We’ve only just begun

It’s hard to see stupidity…when you’re liberal. That was my take on the purported Duluth anti-racism campaign covered in the Star Tribune last month.

We believe in treating people equally without regard to race. Does any one of the white liberals sponsoring the campaign including the Mayor of Duluth believe in equal treatment without regard to race? Does any one of them oppose racial preferences in educational institutions, public or private employment, or anywhere the heavy hand of government holds sway? Not bloody likely.

Liberalism abandoned equal treatment as the reigning principle right around the time Civil Rights Law of 1964 adopted equal treatment as the supposed law of the land. Hugh Davis Graham cites chapter and verse in his meticulous history The Civil Rights Era (out of print, but available in abridged form in Civil Rights and the Presidency). See also Herman Belz’s Equality Transformed: A Quarter Century of Affirmative Action.

Liberals like the mayor of Duluth see nothing but race and want nothing more than to shove their obsession with it down our throats while letting us know it’s all part of the higher wisdom — you really wouldn’t understand. Indeed, we don’t.

A somewhat more consequential case in point: Eric Holder, the Attorney General of the United States. In conversation with Columbia University President Lee Bollinger — in his capacity as president of the University of Michigan, the defendant of the two affirmative action cases decided by the Supreme Court in 2003 — Holder expounded on the gospel according to the left.

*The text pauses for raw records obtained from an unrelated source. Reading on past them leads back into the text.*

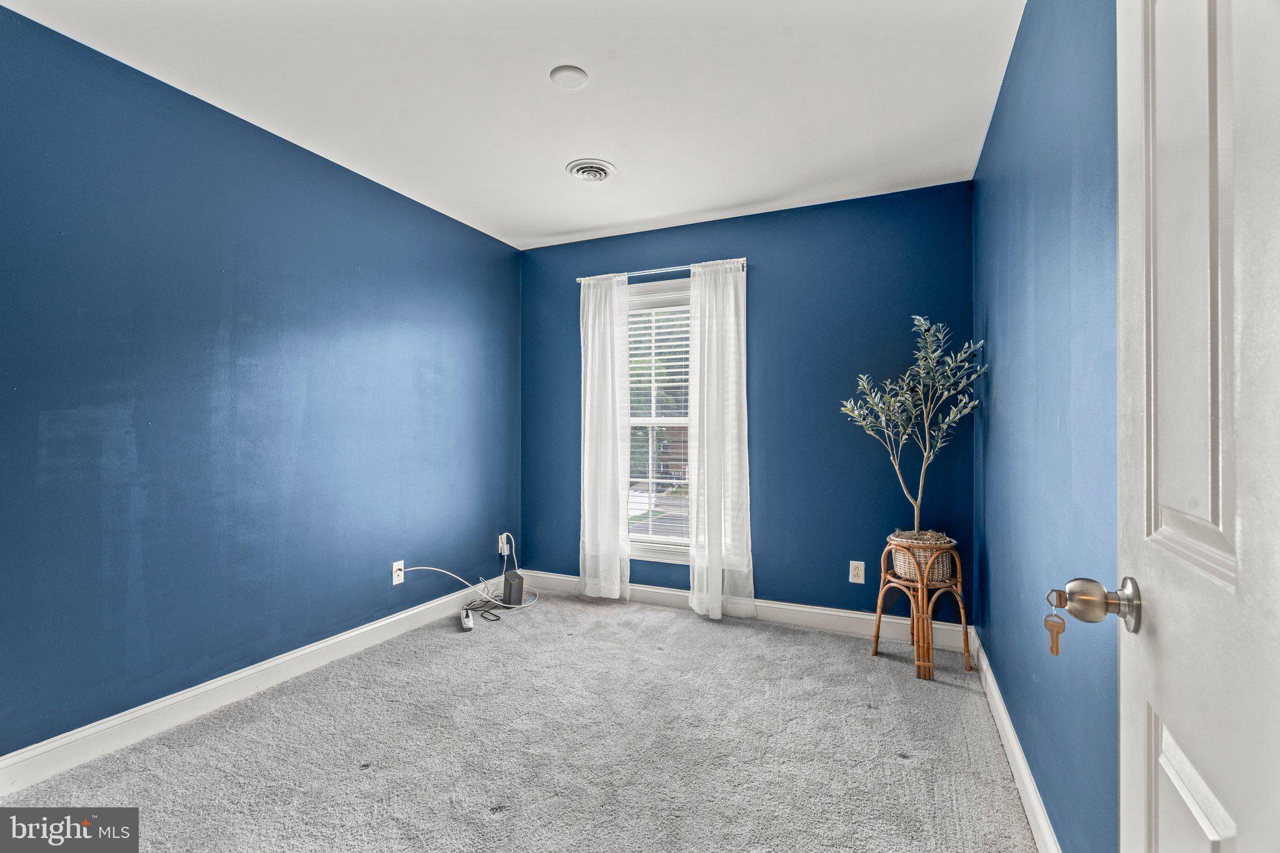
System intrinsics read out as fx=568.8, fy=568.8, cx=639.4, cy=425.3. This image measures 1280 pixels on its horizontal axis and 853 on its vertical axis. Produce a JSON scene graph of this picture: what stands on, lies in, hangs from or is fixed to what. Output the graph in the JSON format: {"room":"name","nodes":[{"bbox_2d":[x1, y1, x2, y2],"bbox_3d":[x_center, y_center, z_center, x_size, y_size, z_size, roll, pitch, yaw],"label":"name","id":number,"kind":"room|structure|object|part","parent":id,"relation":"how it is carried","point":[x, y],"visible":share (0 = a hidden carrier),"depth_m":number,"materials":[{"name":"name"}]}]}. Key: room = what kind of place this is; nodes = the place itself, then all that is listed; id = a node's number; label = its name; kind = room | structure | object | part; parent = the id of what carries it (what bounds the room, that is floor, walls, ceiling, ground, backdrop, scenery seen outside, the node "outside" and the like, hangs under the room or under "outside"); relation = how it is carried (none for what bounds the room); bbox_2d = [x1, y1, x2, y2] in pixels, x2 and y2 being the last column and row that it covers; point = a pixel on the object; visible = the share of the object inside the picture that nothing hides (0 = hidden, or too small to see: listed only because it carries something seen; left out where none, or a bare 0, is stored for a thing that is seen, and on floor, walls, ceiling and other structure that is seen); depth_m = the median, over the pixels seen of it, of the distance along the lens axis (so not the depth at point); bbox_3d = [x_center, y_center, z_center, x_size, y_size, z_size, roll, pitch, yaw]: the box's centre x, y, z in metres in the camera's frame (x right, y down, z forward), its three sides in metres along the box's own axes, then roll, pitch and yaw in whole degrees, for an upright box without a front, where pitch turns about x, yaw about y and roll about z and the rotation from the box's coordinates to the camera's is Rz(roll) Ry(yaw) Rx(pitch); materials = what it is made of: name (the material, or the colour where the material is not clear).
{"room":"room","nodes":[
{"label":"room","id":0,"kind":"room"},
{"bbox_2d":[0,5,520,763],"bbox_3d":[-1.691,-0.064,2.520,0.153,2.430,3.999,0,0,24],"label":"left wall","id":1,"kind":"structure","parent":0,"point":[36,424],"depth_m":2.27,"materials":[{"name":"blue paint"}]},
{"bbox_2d":[0,571,508,795],"bbox_3d":[-1.592,1.088,2.515,0.016,0.116,3.579,0,0,24],"label":"left baseboard","id":2,"kind":"structure","parent":1,"relation":"attached to","point":[209,687],"depth_m":2.24,"materials":[{"name":"white paint"}]},
{"bbox_2d":[391,560,404,585],"bbox_3d":[-1.334,0.813,3.149,0.010,0.121,0.074,0,0,24],"label":"wall socket","id":3,"kind":"object","parent":1,"relation":"attached to","point":[397,580],"visible":0.93,"depth_m":3.14,"materials":[{"name":"white plastic"}]},
{"bbox_2d":[497,531,511,556],"bbox_3d":[-0.937,0.819,3.921,0.040,0.139,0.075,0,0,24],"label":"power adapter","id":4,"kind":"object","parent":1,"relation":"attached to","point":[504,535],"visible":0.9,"depth_m":3.90,"materials":[{"name":"white plastic"}]},
{"bbox_2d":[1,0,1021,249],"bbox_3d":[-0.336,-1.337,1.804,3.099,0.110,4.141,0,0,24],"label":"ceiling","id":5,"kind":"structure","parent":0,"point":[720,202],"depth_m":2.17,"materials":[{"name":"white paint"}]},
{"bbox_2d":[549,65,588,88],"bbox_3d":[-0.262,-1.285,2.103,0.132,0.017,0.131,0,0,24],"label":"ceiling cover plate","id":6,"kind":"object","parent":5,"relation":"attached to","point":[579,75],"visible":0.98,"depth_m":2.09,"materials":[{"name":"white plastic"}]},
{"bbox_2d":[565,157,616,181],"bbox_3d":[-0.244,-1.273,2.866,0.241,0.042,0.247,0,0,24],"label":"ceiling vent","id":7,"kind":"object","parent":5,"relation":"attached to","point":[597,175],"visible":0.98,"depth_m":2.84,"materials":[{"name":"white metal"}]},
{"bbox_2d":[0,587,1039,852],"bbox_3d":[-0.319,1.195,1.725,3.200,0.100,4.172,0,0,24],"label":"carpet floor","id":8,"kind":"structure","parent":0,"point":[770,635],"depth_m":2.01,"materials":[{"name":"grey carpet"}]},
{"bbox_2d":[458,608,474,630],"bbox_3d":[-1.013,1.127,3.318,0.060,0.058,0.238,0,0,-20],"label":"power strip","id":9,"kind":"object","parent":8,"relation":"on","point":[467,625],"visible":0.99,"depth_m":3.25,"materials":[{"name":"white plastic"}]},
{"bbox_2d":[399,564,536,608],"bbox_3d":[-1.005,0.982,3.511,0.807,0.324,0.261,0,0,-44],"label":"white cable","id":10,"kind":"object","parent":8,"relation":"on","point":[429,568],"visible":0.97,"depth_m":3.55,"materials":[{"name":"white plastic"}]},
{"bbox_2d":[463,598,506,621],"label":"black cable","id":11,"kind":"object","parent":8,"relation":"on","point":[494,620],"visible":0.9,"depth_m":3.52,"materials":[{"name":"black plastic"}]},
{"bbox_2d":[502,569,524,605],"bbox_3d":[-0.832,1.065,3.737,0.097,0.177,0.206,0,0,-26],"label":"router","id":12,"kind":"object","parent":8,"relation":"on","point":[512,580],"visible":0.98,"depth_m":3.66,"materials":[{"name":"black plastic"}]},
{"bbox_2d":[870,535,971,681],"bbox_3d":[1.358,0.855,2.757,0.384,0.618,0.381,0,0,24],"label":"plant stand","id":13,"kind":"object","parent":8,"relation":"on","point":[880,595],"visible":0.85,"depth_m":2.66,"materials":[{"name":"brown wicker"}]},
{"bbox_2d":[887,530,955,583],"bbox_3d":[1.376,0.638,2.795,0.302,0.203,0.302,0,0,24],"label":"woven basket","id":14,"kind":"object","parent":13,"relation":"in","point":[897,563],"visible":0.68,"depth_m":2.68,"materials":[{"name":"wicker"}]},
{"bbox_2d":[840,314,986,535],"bbox_3d":[1.303,0.011,2.769,0.640,1.079,0.538,0,0,24],"label":"olive tree","id":15,"kind":"object","parent":14,"relation":"in","point":[945,426],"visible":0.96,"depth_m":2.74,"materials":[{"name":"green plant"}]},
{"bbox_2d":[520,181,974,627],"bbox_3d":[0.462,-0.056,3.625,2.846,2.445,0.151,0,0,24],"label":"back wall","id":16,"kind":"structure","parent":0,"point":[672,252],"depth_m":3.30,"materials":[{"name":"blue paint"}]},
{"bbox_2d":[625,276,694,561],"bbox_3d":[0.209,-0.005,3.703,1.021,1.835,0.158,0,0,24],"label":"window","id":17,"kind":"structure","parent":16,"relation":"in","point":[637,538],"depth_m":3.73,"materials":[{"name":"white"}]},
{"bbox_2d":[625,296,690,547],"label":"window blind","id":18,"kind":"object","parent":17,"relation":"attached to","point":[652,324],"visible":0.54,"depth_m":3.75,"materials":[{"name":"white plastic"}]},
{"bbox_2d":[576,258,748,283],"bbox_3d":[0.134,-0.984,3.652,1.184,0.049,0.091,0,0,24],"label":"curtain rod","id":19,"kind":"object","parent":16,"relation":"attached to","point":[645,272],"visible":0.67,"depth_m":3.61,"materials":[{"name":"white metal"}]},
{"bbox_2d":[579,273,630,601],"bbox_3d":[-0.241,0.074,3.728,0.371,2.140,0.091,0,0,24],"label":"left curtain","id":20,"kind":"object","parent":19,"relation":"hanging from","point":[609,394],"visible":0.98,"depth_m":3.73,"materials":[{"name":"white fabric"}]},
{"bbox_2d":[687,259,753,620],"bbox_3d":[0.476,0.077,3.399,0.403,2.140,0.096,0,0,24],"label":"right curtain","id":21,"kind":"object","parent":19,"relation":"hanging from","point":[692,396],"visible":0.98,"depth_m":3.40,"materials":[{"name":"white fabric"}]},
{"bbox_2d":[511,568,969,651],"bbox_3d":[0.400,1.104,3.534,2.875,0.119,0.017,0,0,24],"label":"back baseboard","id":22,"kind":"structure","parent":16,"relation":"attached to","point":[782,617],"depth_m":3.31,"materials":[{"name":"white paint"}]},
{"bbox_2d":[848,560,864,583],"bbox_3d":[1.204,0.813,3.150,0.074,0.118,0.008,0,0,24],"label":"wall socket","id":23,"kind":"object","parent":16,"relation":"attached to","point":[860,573],"visible":0.99,"depth_m":3.15,"materials":[{"name":"white plastic"}]},
{"bbox_2d":[973,0,1122,852],"bbox_3d":[1.118,-0.066,1.408,0.157,2.458,3.707,0,0,24],"label":"right wall","id":24,"kind":"structure","parent":0,"point":[1033,767],"depth_m":1.47,"materials":[{"name":"blue paint"}]},
{"bbox_2d":[971,628,1059,852],"bbox_3d":[1.121,1.095,1.618,0.016,0.112,3.143,0,0,24],"label":"right baseboard","id":25,"kind":"structure","parent":24,"relation":"attached to","point":[1000,705],"depth_m":1.81,"materials":[{"name":"white paint"}]},
{"bbox_2d":[1116,0,1279,852],"bbox_3d":[0.499,0.121,0.423,0.146,2.020,0.833,0,0,28],"label":"door","id":26,"kind":"structure","parent":24,"relation":"attached to","point":[1125,247],"depth_m":0.58,"materials":[{"name":"white paint"}]},
{"bbox_2d":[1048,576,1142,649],"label":"door knob","id":27,"kind":"object","parent":26,"relation":"attached to","point":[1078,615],"visible":0.94,"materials":[{"name":"silver metal"}]},
{"bbox_2d":[1043,611,1064,655],"bbox_3d":[0.543,0.269,0.743,0.021,0.054,0.032,0,0,24],"label":"key","id":28,"kind":"object","parent":27,"relation":"in","point":[1045,620],"visible":0.95,"depth_m":0.74,"materials":[{"name":"metal"}]},
{"bbox_2d":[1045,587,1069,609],"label":"key","id":29,"kind":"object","parent":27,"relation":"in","point":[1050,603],"visible":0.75,"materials":[{"name":"gold metal"}]},
{"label":"panel","id":30,"kind":"part","parent":26,"relation":"part of","materials":[{"name":"white paint"}]},
{"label":"panel","id":31,"kind":"part","parent":26,"relation":"part of","materials":[{"name":"white paint"}]},
{"label":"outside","id":32,"kind":"structure","parent":0,"visible":0},
{"label":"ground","id":33,"kind":"structure","parent":32,"visible":0},
{"bbox_2d":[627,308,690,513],"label":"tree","id":34,"kind":"object","parent":33,"relation":"on","point":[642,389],"visible":0.25,"materials":[{"name":"green plant"}]}
]}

The Columbia Spectator reports:

One of Bollinger’s questions concerned the United States Supreme Court’s decision earlier this week to reconsider affirmative action [in Fisher v. the University of Texas at Austin]. Bollinger was involved in defending affirmative action when the court declared it constitutional in a landmark 2003 case, and he said on Thursday that the court’s decision to revisit the issue is “ominous.”

Holder expressed support for affirmative action, saying that he “can’t actually imagine a time in which the need for more diversity would ever cease.”

“Affirmative action has been an issue since segregation practices,” Holder said. “The question is not when does it end, but when does it begin … When do people of color truly get the benefits to which they are entitled?”

He added that as a Columbia student, he “saw diversity and interacted with people who had different views.”

“People come from so many different backgrounds and bring so many different perspectives that the study of contemporary civilization is enriched by those people,” he said.

It should be recalled that Bollinger and the University of Michigan lost the Gratz case involving undergraduate admissions. As practiced by the university, the undergraduate affirmative action program simply sorted students by race and applied different standards to achieve prescribed numerical outcomes. The Supreme Court held the affirmative action program to be illegal. Mr. Attorney General, you got a problem with that? Funny, but President Bollinger forgot to ask him.

At the University of Michigan Law School, they did exactly the same thing, but slightly more subtly. That was good enough for Justice O’Connor in the companion Grutter case. Even Justice O’Connor, however, thought there ought to be a limit to the affirmative action era — 25 years from 2003. Only 16 years to go!

Of course, even that isn’t good enough for Holder and his ilk (undoubtedly including O’Connor, when 2028 rolls around). I leave it to readers to excavate the cracked thoughts percolating in Holder’s cranium. John Rosenthal has pitched in to lend a hand in the excavation.